Similar results were found in a previous study: Ikezoe et al. (2011) found that muscle thickness, measured by ultrasound, decreases with aging based on the type of muscle, and that life-space assessment (LSA) correlates only with the Soleus muscle [40]. Reimers et al. (2012) demonstrated the impact of aging and athletic activity on a large, mixed cohort. They found that in athletes, calf thickness remained stable with age, although fat content increased. However, in non-athletic males, the thickness of the Gastrocnemius and Soleus muscles decreased significantly—by 16% between the ages of 20 and 70—while the Tibialis muscle showed only a 7% reduction [41]. On the other hand, Trappe et al. (1996) reported that elite distance runners and lesser trained/untrained subjects have the same calf cross-sectional area [42]. In addition, Klitgaard et al. (1990) found that elderly swimmers and runners had similar calf cross-sectional areas compared to an age-matched less active control group [43].

Exercise plays a crucial role in the prevention and management of sarcopenia. Numerous studies in the literature demonstrate that regular exercise programs, particularly resistance and strength training, can significantly reduce the risk of sarcopenia by improving muscle mass, strength, and mobility [44]. However, in low-income countries, where access to fitness facilities and equipment is limited, the challenge lies in implementing sustainable and accessible interventions [45,46,47,48,49,50]. Low-cost solutions, such as bodyweight exercises or home-based programs, have proven effective in promoting muscle health even in resource-limited settings [7,51,52,53]. Simple, safe, and adaptable protocols, such as the Full-Body In-Bed Gym, could serve as valuable strategies to combat sarcopenia and enhance quality of life, particularly in economically vulnerable populations.

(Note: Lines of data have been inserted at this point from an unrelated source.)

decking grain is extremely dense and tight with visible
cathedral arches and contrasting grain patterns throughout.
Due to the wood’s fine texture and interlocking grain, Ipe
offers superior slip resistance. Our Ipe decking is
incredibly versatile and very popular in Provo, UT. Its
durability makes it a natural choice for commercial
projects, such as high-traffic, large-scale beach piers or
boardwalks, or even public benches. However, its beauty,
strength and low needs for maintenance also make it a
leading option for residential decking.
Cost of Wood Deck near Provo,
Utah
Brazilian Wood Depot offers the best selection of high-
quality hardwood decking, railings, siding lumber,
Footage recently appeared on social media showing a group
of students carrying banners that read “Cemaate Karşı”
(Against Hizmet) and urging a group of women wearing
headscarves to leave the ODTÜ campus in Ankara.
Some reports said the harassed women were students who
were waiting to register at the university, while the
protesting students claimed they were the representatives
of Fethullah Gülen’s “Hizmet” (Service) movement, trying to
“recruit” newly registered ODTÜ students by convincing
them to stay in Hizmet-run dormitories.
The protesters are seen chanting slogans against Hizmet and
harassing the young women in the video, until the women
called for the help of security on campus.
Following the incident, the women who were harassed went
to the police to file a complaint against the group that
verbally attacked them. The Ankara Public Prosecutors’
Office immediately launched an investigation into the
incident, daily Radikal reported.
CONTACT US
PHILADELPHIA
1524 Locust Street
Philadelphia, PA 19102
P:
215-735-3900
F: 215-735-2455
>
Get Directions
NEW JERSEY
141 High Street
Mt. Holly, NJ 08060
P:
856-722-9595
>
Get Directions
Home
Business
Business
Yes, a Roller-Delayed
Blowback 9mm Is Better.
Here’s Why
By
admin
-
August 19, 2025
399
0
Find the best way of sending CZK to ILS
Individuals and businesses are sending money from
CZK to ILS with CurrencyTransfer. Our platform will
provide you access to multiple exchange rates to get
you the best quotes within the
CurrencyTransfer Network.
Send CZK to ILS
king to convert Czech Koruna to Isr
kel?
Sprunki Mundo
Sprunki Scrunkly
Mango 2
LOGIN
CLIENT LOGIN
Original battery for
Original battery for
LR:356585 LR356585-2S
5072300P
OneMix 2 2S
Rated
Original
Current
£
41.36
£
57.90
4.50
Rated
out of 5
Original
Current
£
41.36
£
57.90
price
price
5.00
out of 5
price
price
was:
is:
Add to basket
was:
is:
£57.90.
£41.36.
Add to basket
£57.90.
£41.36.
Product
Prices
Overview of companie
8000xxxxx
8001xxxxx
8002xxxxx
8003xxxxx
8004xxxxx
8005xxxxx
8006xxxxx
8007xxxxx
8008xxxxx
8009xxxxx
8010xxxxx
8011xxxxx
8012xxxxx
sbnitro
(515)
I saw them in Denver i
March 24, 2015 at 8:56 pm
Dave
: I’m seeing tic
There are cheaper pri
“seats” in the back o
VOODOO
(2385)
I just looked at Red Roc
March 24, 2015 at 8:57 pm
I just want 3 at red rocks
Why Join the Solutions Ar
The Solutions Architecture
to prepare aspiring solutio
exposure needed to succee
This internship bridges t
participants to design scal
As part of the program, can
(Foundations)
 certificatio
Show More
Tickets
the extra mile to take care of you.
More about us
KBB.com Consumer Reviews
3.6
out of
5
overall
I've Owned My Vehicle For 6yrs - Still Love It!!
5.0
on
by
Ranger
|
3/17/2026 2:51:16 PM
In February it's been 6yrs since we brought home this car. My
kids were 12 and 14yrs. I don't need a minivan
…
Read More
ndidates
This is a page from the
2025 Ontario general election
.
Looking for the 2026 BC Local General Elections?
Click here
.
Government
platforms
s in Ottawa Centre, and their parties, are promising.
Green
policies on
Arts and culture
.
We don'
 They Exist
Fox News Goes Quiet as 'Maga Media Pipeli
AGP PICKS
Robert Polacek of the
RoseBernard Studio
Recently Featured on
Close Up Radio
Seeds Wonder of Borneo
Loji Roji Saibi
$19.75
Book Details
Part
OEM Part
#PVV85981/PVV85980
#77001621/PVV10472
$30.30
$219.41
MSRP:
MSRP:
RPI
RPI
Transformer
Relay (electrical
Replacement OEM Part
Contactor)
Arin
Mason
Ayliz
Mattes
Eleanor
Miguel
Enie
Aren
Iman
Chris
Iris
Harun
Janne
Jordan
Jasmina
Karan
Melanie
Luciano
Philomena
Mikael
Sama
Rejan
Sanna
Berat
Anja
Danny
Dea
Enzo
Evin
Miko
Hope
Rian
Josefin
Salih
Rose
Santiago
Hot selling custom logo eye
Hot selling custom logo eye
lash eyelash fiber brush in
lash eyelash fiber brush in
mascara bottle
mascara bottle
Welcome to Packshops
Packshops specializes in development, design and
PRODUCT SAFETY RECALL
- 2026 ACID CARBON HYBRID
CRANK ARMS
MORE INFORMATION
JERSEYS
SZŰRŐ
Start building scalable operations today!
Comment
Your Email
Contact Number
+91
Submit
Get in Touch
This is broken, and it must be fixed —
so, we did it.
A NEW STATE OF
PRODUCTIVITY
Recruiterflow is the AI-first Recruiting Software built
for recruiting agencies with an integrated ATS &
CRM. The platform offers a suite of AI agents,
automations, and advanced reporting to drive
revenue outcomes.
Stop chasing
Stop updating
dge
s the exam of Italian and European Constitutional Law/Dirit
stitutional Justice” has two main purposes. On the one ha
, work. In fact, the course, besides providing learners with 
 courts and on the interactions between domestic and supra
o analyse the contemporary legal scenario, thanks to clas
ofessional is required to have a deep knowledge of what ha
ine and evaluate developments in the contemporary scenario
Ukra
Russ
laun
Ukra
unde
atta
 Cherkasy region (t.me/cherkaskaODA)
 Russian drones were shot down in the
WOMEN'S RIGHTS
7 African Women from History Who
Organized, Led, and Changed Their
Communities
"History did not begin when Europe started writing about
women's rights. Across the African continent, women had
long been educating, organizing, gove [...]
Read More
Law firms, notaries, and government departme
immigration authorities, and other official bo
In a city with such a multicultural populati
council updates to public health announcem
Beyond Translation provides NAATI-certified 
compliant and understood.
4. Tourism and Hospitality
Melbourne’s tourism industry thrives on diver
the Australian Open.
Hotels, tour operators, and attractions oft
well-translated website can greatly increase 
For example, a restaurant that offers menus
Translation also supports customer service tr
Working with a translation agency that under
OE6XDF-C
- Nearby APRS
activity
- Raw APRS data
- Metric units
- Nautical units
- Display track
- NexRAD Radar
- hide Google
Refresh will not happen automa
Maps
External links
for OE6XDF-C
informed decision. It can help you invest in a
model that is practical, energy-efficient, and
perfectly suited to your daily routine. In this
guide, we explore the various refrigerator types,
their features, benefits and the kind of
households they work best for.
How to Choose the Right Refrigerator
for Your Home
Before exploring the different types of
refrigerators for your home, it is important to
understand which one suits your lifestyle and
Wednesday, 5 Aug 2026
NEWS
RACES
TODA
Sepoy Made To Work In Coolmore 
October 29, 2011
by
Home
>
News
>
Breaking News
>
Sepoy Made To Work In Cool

Future research should expand on these results by studying more extensive cohorts and incorporating diverse exercise regimens to validate the benefits of such interventions further [2]. Additionally, the role of quantitative imaging in tracking muscle health warrants further exploration to enhance diagnostic and therapeutic strategies for sarcopenia.

4. Conclusions

CT-based quantitative radiodensitometry is a valuable method for tracking muscle health over time, particularly in aging populations. The Full-Body In-Bed Gym program, designed for home use, showed promising results in maintaining muscle mass and quality, which could contribute to improved quality of life and reduced sarcopenia risk among sedentary older adults. These findings highlight the potential for similar low-cost exercise programs to serve as practical and scalable interventions, benefiting both individual health outcomes and societal healthcare systems. Furthermore, quantitative radiodensitometry paired with 2D and 3D imaging is an excellent way to assess muscle quality and would be useful for diagnoses of muscle pathologies and follow-ups of muscle treatment regimes.